**Task goal:** Each line of the listing below that includes "paradiso" should be reported.

**Dataset extract:**
-------
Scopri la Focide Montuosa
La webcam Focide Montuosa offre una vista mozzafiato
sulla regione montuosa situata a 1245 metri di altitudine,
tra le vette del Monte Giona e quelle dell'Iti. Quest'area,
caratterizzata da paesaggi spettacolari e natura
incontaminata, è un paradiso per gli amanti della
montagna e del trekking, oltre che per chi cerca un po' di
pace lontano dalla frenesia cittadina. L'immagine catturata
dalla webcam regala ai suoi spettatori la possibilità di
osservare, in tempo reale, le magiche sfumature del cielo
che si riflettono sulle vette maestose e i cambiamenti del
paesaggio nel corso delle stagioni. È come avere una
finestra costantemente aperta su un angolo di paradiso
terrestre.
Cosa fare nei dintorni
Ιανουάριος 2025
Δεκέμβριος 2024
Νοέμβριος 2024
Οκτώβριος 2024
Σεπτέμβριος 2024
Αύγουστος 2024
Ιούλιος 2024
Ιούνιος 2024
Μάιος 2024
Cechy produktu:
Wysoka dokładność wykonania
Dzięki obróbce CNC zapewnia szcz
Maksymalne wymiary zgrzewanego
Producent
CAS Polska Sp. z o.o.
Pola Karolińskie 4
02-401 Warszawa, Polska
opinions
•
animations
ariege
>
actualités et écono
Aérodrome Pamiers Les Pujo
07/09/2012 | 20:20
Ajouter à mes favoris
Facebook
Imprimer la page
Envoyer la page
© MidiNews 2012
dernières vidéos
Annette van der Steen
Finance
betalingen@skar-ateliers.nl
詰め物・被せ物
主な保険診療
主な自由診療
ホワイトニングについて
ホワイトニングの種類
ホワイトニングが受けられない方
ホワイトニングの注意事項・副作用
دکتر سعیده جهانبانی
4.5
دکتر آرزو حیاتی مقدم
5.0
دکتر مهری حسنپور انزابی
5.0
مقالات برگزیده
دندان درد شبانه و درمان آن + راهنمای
-------
**Result of the exercise:**
incontaminata, è un paradiso per gli amanti della
finestra costantemente aperta su un angolo di paradiso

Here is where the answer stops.